### PROBLEM TO SOLVE
Set the records down again in full, exactly as they are, apart from the images.

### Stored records
**********

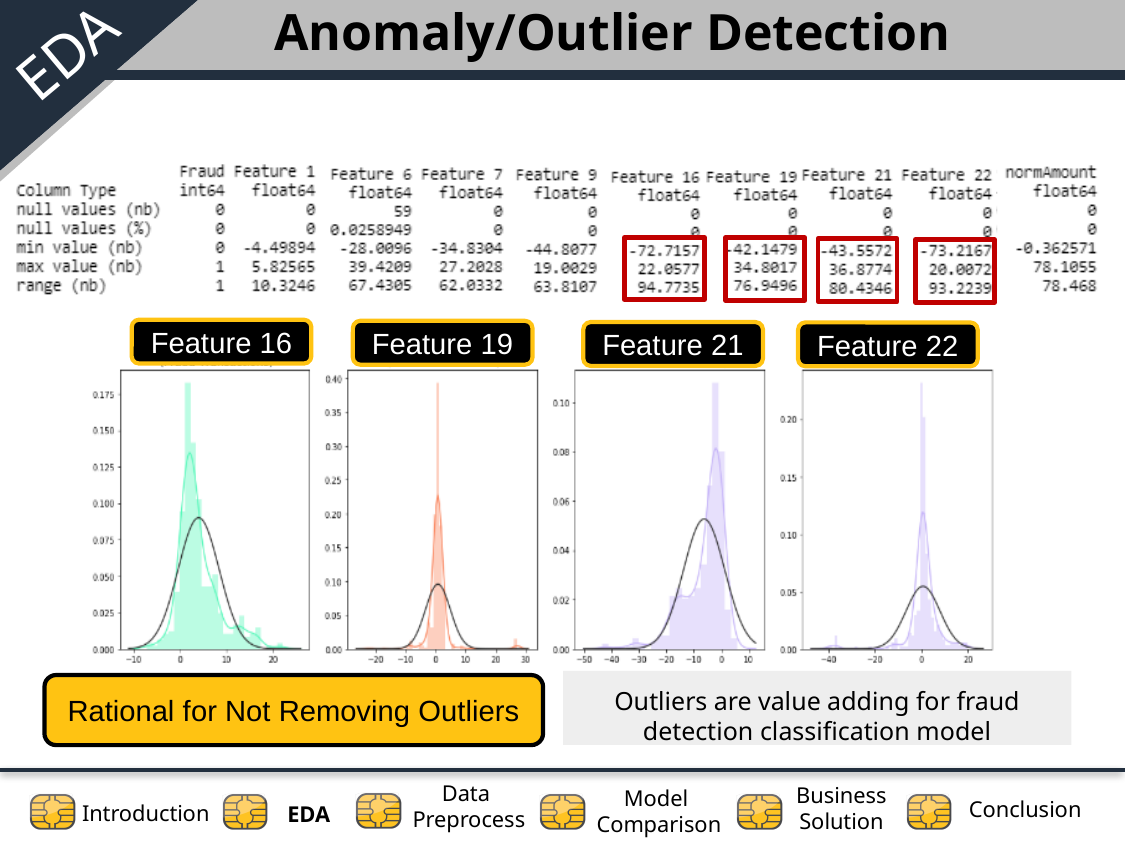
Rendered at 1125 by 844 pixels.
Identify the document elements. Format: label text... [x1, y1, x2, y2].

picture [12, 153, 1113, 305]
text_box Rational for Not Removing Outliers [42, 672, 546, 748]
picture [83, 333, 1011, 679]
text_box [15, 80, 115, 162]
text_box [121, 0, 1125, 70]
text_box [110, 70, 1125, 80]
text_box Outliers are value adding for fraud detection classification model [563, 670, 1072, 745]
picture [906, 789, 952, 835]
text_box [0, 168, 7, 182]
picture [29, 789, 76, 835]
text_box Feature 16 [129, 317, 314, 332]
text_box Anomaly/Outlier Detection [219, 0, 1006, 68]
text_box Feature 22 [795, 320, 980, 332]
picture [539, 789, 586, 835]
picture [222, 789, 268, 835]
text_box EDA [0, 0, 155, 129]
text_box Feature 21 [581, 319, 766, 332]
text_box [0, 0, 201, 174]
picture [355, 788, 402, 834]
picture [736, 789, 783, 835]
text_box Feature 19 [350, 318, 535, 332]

**********

### SOLUTION TO THIS PROBLEM
Rendered at 1125 by 844 pixels.
Identify the document elements. Format: label text... [x1, y1, x2, y2].

picture [12, 153, 1113, 305]
text_box Rational for Not Removing Outliers [42, 672, 546, 748]
picture [83, 333, 1011, 679]
text_box [15, 80, 115, 162]
text_box [121, 0, 1125, 70]
text_box [110, 70, 1125, 80]
text_box Outliers are value adding for fraud detection classification model [563, 670, 1072, 745]
picture [906, 789, 952, 835]
text_box [0, 168, 7, 182]
picture [29, 789, 76, 835]
text_box Feature 16 [129, 317, 314, 332]
text_box Anomaly/Outlier Detection [219, 0, 1006, 68]
text_box Feature 22 [795, 320, 980, 332]
picture [539, 789, 586, 835]
picture [222, 789, 268, 835]
text_box EDA [0, 0, 155, 129]
text_box Feature 21 [581, 319, 766, 332]
text_box [0, 0, 201, 174]
picture [355, 788, 402, 834]
picture [736, 789, 783, 835]
text_box Feature 19 [350, 318, 535, 332]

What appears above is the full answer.